Monday, March 28, 2016

Wins and Losses

We're all going to die, so why the hell am I so afraid of it?

In ninth grade, I thought I wanted to die. I knew how I wanted to do it, I knew when I wanted it to happen, and I thought that maybe I would finally be happy, away from mean girls and overbearing parents and a stifling community.

Sometimes, I wish I had done it.

But sometimes, I'm happy they stopped me.

Because I'm not finished yet- one more year, that's all. One more year of high school and then I'm free.

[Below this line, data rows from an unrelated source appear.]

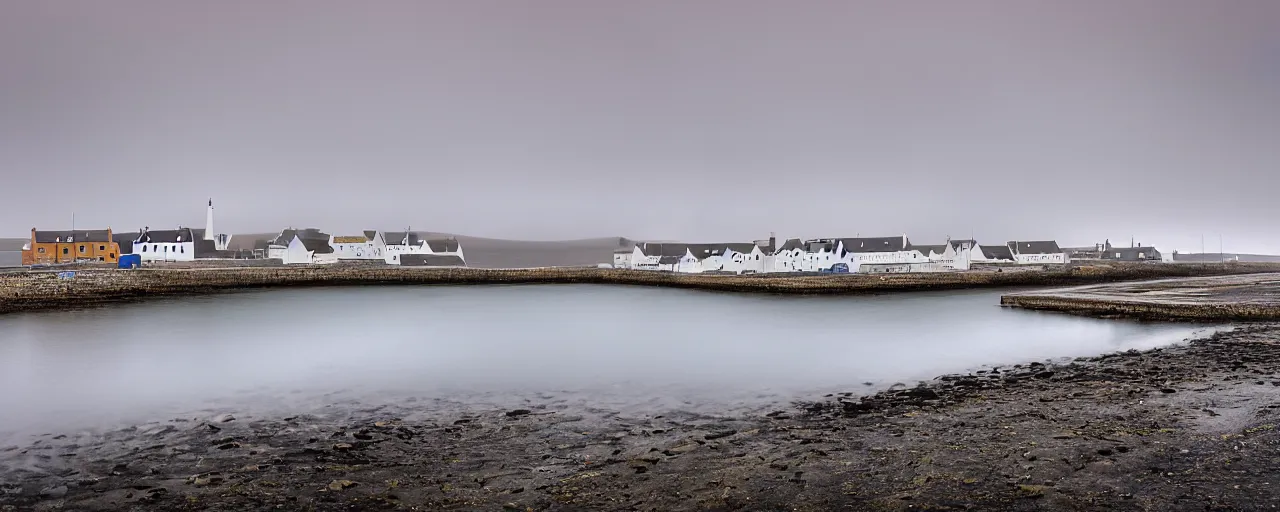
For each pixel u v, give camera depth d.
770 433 13.17
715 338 32.00
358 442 13.10
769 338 31.89
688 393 18.02
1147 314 39.03
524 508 9.23
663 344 29.53
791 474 10.27
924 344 29.09
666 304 55.28
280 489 10.25
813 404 16.16
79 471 11.44
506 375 21.38
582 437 13.31
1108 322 37.28
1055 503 8.67
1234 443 10.71
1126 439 11.29
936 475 9.91
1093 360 21.80
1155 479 9.31
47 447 13.02
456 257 109.88
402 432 13.94
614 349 27.84
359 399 17.67
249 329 36.28
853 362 23.80
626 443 12.73
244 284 75.50
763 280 71.75
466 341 30.83
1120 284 66.00
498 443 12.92
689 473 10.55
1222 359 20.31
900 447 11.55
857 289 72.38
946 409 14.70
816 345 28.97
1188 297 45.19
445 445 12.82
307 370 22.62
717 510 8.98
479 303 56.34
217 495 10.03
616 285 84.00
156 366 23.64
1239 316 36.19
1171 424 12.17
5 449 12.88
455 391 18.70
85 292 58.72
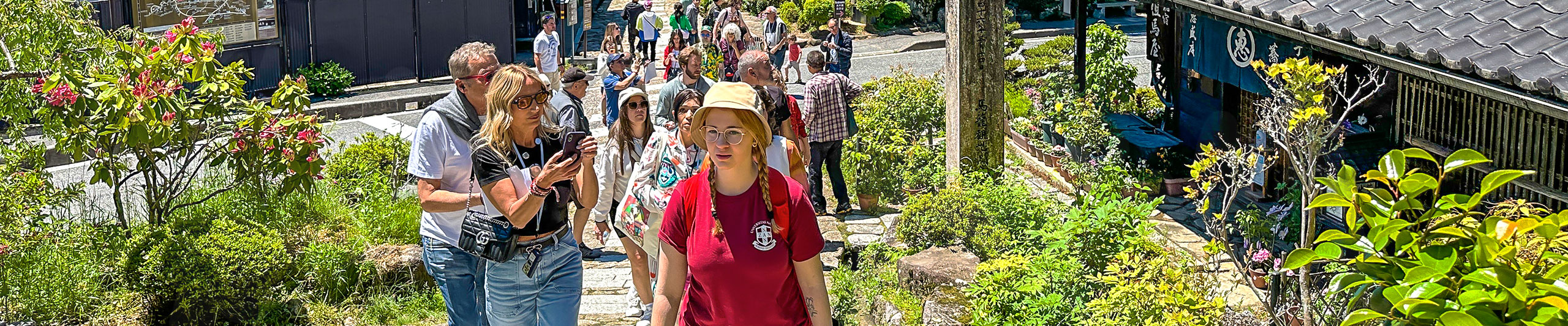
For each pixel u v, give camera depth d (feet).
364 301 25.54
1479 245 12.81
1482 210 24.12
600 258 29.09
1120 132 39.73
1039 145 41.60
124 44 26.45
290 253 25.58
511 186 16.62
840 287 25.90
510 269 17.40
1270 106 23.73
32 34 29.19
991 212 26.37
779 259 13.67
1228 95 36.78
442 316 25.16
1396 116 27.45
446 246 17.83
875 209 33.78
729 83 13.37
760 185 13.48
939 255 25.32
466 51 17.60
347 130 60.23
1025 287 21.12
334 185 32.32
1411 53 22.79
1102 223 22.45
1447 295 13.10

If I had died two years ago, I never would've learned as much as I have since then. I'd be sleeping forever- which doesn't sound so bad when I'm waking up early every morning, but at least I'm alive. I can go to school and I can have a future and I can laugh and cry and live, just because I didn't open that bottle of pills. High school doesn't last forever. Neither did middle school, even though it felt like it would. And the older I've gotten. the more I've realized that nothing lasts forever. I don't talk to those mean girls anymore, and they don't talk to me. My parents are still overbearing, very much so, but I can deal with it. One more year, right? And the community is just as stifling, but next year at this time, I'll almost be finished.

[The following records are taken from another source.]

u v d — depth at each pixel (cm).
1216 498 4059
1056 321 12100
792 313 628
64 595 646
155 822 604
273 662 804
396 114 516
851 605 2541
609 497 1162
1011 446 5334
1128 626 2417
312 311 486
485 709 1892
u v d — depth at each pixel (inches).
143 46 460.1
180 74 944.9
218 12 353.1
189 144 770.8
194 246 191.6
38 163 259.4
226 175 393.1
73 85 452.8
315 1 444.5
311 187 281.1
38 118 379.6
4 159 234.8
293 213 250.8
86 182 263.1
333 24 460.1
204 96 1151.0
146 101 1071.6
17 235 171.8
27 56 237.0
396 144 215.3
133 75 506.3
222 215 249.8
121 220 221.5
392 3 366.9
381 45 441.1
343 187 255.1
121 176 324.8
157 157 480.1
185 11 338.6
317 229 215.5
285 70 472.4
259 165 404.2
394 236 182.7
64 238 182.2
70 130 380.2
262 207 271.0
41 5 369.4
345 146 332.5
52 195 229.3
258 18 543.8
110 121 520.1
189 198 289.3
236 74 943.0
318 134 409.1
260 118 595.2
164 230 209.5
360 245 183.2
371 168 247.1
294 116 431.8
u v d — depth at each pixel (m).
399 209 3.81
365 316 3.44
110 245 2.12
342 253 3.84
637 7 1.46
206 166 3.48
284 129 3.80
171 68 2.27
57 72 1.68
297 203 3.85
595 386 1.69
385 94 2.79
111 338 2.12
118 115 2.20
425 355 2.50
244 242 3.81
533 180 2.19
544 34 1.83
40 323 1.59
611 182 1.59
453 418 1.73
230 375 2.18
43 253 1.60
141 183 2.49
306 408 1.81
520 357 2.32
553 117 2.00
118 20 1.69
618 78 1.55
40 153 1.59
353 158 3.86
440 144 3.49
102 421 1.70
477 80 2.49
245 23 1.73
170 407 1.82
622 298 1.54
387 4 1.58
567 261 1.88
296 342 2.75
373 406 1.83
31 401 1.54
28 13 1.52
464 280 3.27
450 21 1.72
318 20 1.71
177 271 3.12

If I had died, I never would've met him.

I never would've known that, hey, maybe there's a chance for me, after all.

I never would've met some of the best people I know, and I never would've taken the best classes I've gotten to be in, and I never would've known that even though I'm sad, I can still be so happy.

I never would've known that that my parents got divorced, and that even though I still cry about it, and even though I can't decide where to live and who to live with, I'm okay. We're okay.

And for the first time in a while, I'm looking forward to things. I'm looking forward to Hawaii, and the cruise, and senior year, and everything that's going to come after that. Because I'm afraid, sure, but I'm not going to let that stop me. That's a pretty big win, in my book, even after so many losses.


1 comment:

  1. i love this a lot. i teared up a little, idrk why. i guess because i felt the same in ninth grade and hell, i feel the same today. but this made me think of all the things i would miss out on if i died. thank you.